Magazine Côté Femmes
Dans l’île aux enfants, c’est pas tous les jours le printemps
Télé-réalité. Aux Etats-Unis, «Kid Nation» met en scène des mineurs livrés à eux-mêmes et suscite la polémique.
Par PHILIPPE GRANGEREAU - http://www.liberation.fr/
QUOTIDIEN : mercredi 5 septembre 2007
Washington de notre correspondant
Dans le monde surréaliste de la télé-réalité, on n’avait pas encore essayé ça. La chaîne américaine CBS doit diffuser le 19 septembre le premier épisode de Kid Nation , soit
40 enfants livrés à eux-mêmes dans une ville-fantôme du Nouveau-Mexique, la bien nommée Bonanza («le filon»). A en juger par la bande-annonce, les enfants, du pitchoun de 8 ans à
l’ado de 15 ans, ont été choisis pour leur physique. Leur mission : «bâtir une société sans adultes» ,façon Sa Majesté des mouches .
Castes. Ils doivent s’acquitter des tâches les plus ingrates (tirer l’eau du puits, nettoyer les fosses d’aisance, etc.). Mais les corvées ne sont pas également
réparties. Les enfants sont divisés en quatre classes sociales, comme les castes hindoues : travailleurs, cuisiniers, commerçants, haute société. Des épreuves permettent de changer de statut
social. Les mômes de cette Kid Nation élisent leurs représentants à bulletin secret, et votent parfois à main levée. Ce savant mélange de «démocratie» et de division
inégalitaire du travail nourrit l’effet dramatique que CBS entend entrecouper de pubs bien lucratives. A la fin de chaque épisode, le conseil de la Kid Nation vote pour désigner le
gagnant d’un prix : une étoile en or d’une valeur de 20 000 dollars (environ 14 800 euros). «Ça va payer une bonne partie de tes études», explique un adulte (car il y en a malgré tout)
à un groupe de gosses émerveillés dans la bande-annonce (1).

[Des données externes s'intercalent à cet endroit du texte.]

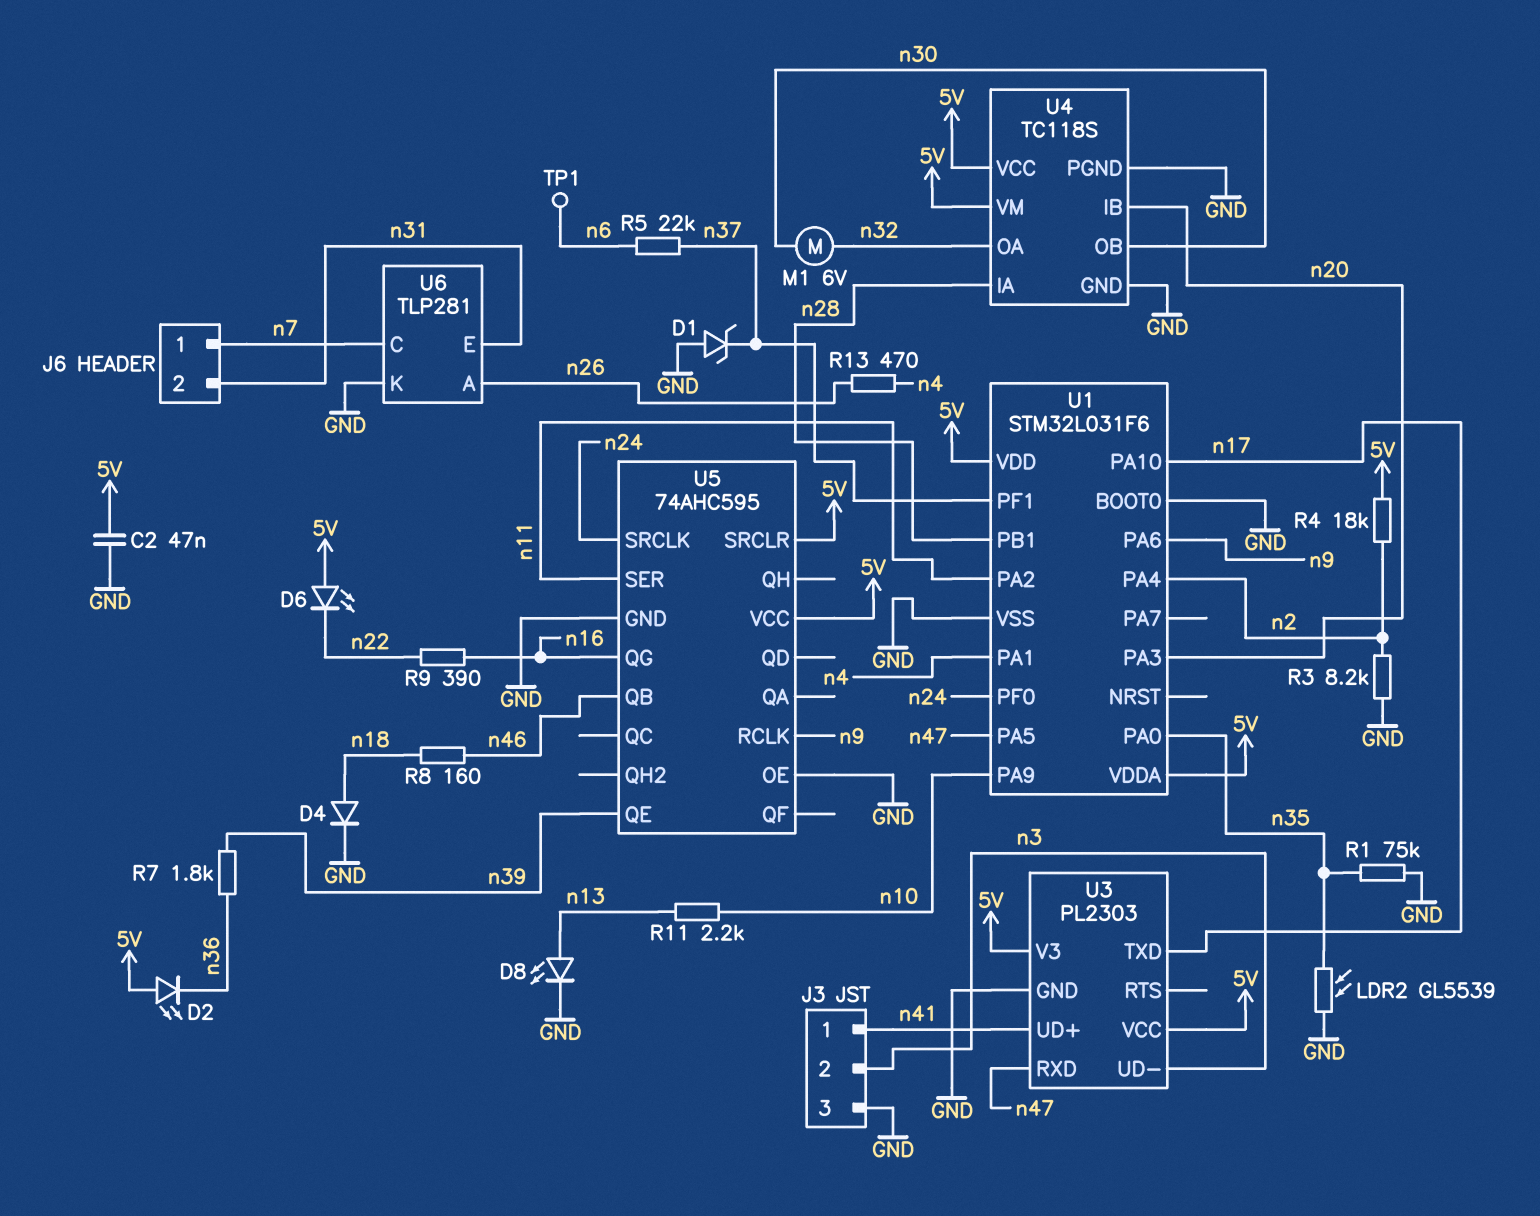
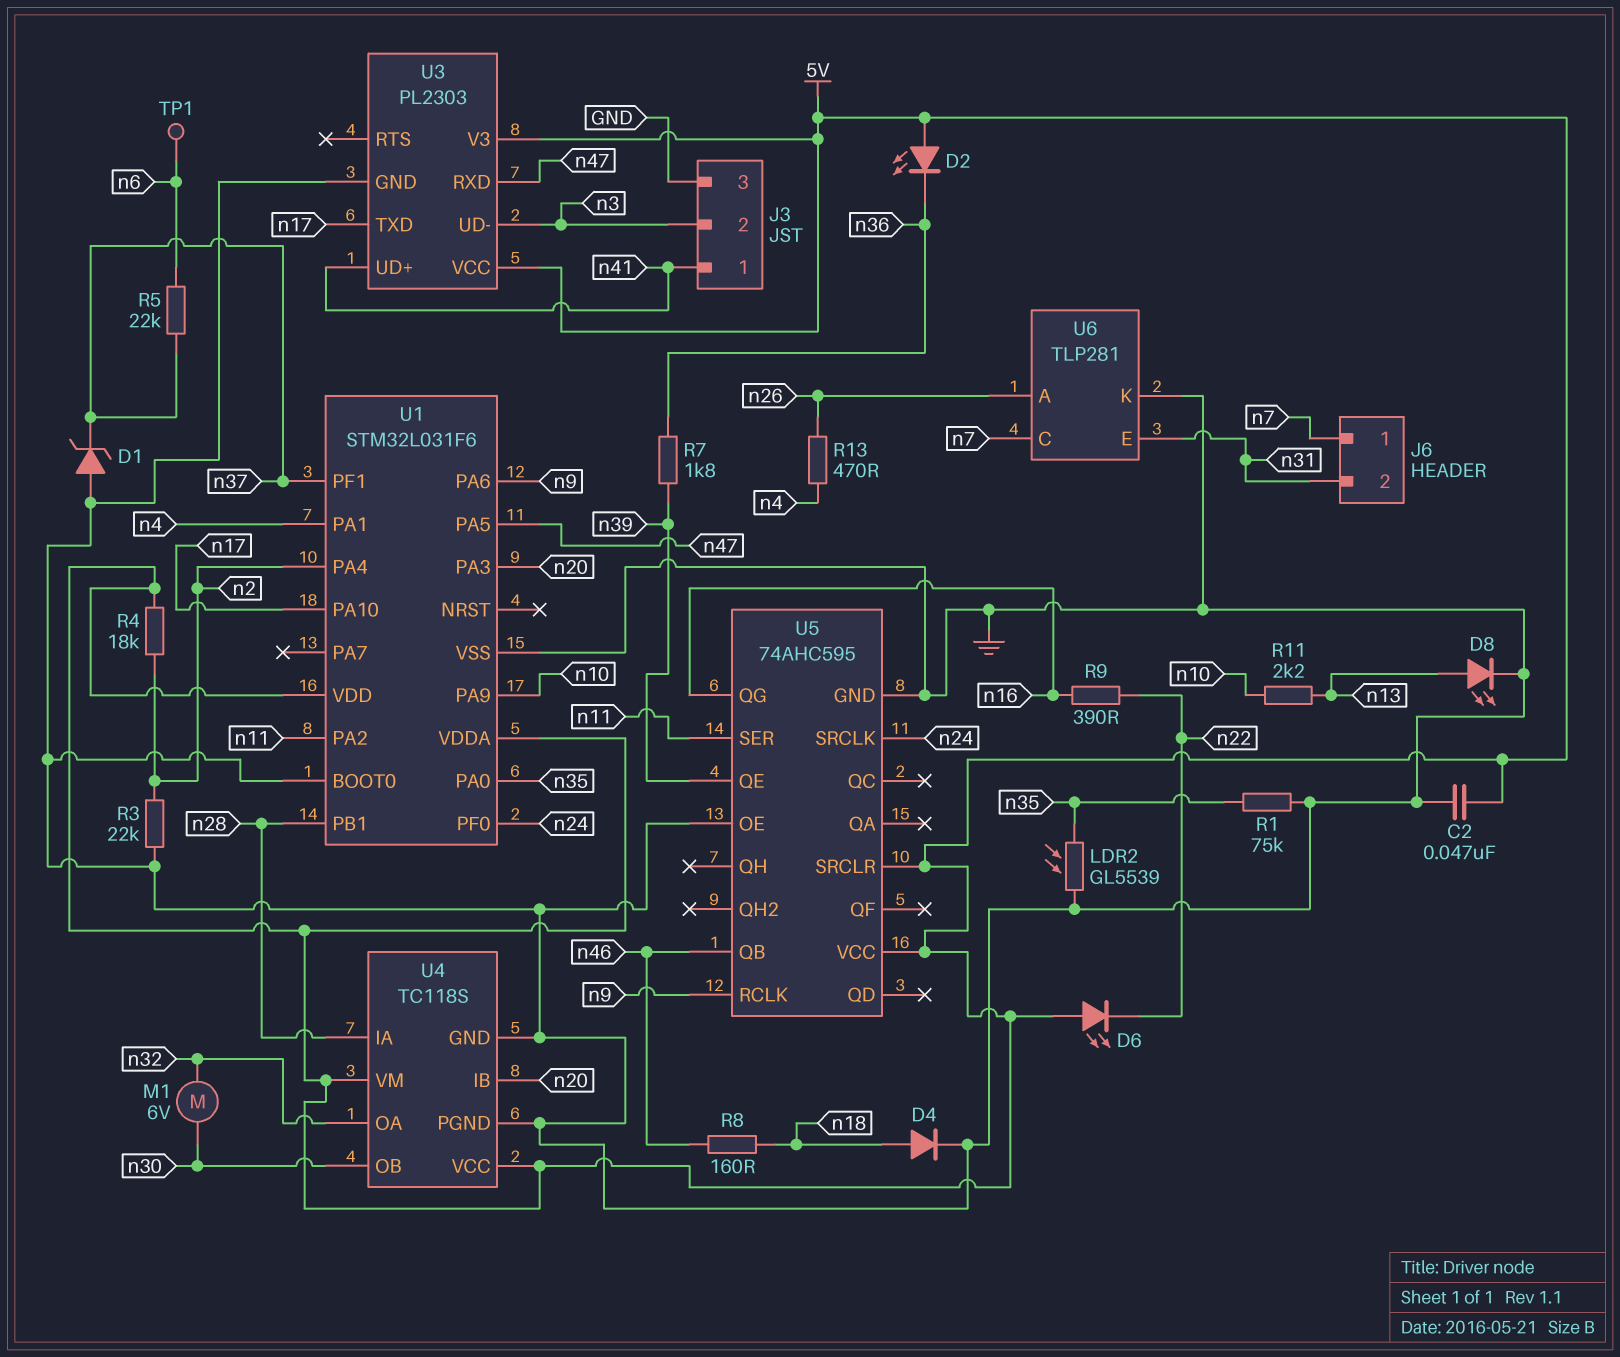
R3: 8.2k (GND, n2) -> 22k (GND, n2)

Dans le genre éculé de la télé-réalité, ce nouvel avatar puéril commence cependant à faire polémique. Une mère a accusé les producteurs d’ «abus et négligence» après que sa fille de
12 ans s’est brûlé le visage en faisant la cuisine pendant le tournage, qui a duré quarante jours durant les mois d’avril et de mai derniers. D’autres parents ont accusé le producteur
d’avoir fait travailler leurs rejetons jusqu’à quatorze heures par jour, violant ainsi le code du travail.
Enquête. Les autorités judiciaires du Nouveau-Mexique ont diligenté une enquête et ont découvert que les contrats signés par les parents, qui avaient sans doute mal lu,
autorisaient de tels excès. Ces contrats désengagent en outre la responsabilité de la production en cas d’ «imprévus pouvant causer de graves blessures, des maladies ou la mort, tels que
noyades, chutes, rencontres d’animaux sauvages, maladies sexuellement transmissibles, virus du sida ou grossesse» . Bien que les enfants soient payés 5 000 dollars (3 700 euros), la
production estime qu’il n’y a pas d’infraction au code du travail, car les enfants ne «travaillaient pas» et ne faisaient que «participer» à l’émission, «en fixant
eux-mêmes leurs propres horaires» . Les 5 000 dollars ne seraient pas un «salaire» mais un «traitement» , selon la production, qui est allée très
loin pour museler parents et enfants : une clause du contrat, remplie de finasseries, impose la «confidentialité» , sous peine d’une amende de 5 millions de dollars (4 millions
d’euros).
Tarif. Le puissant syndicat des acteurs (Screen Actors Guild), pourfendeur de la télé-réalité, s’est greffé sur la polémique cette semaine en affirmant que les enfants
auraient été protégés s’ils avaient été engagés sous son égide. Pour les producteurs, l’intérêt est justement d’éviter de payer le tarif syndical des comédiens. Les syndicats d’acteurs affirment
que les enfants ont souvent eu à dire des textes et à répéter des scènes. Ce débat sur l’ «exploitation des enfants» par CBS fait désormais hésiter les annonceurs : des personnalités
ont demandé sa déprogrammation, et le Nouveau-Mexique a interdit le tournage de la seconde saison.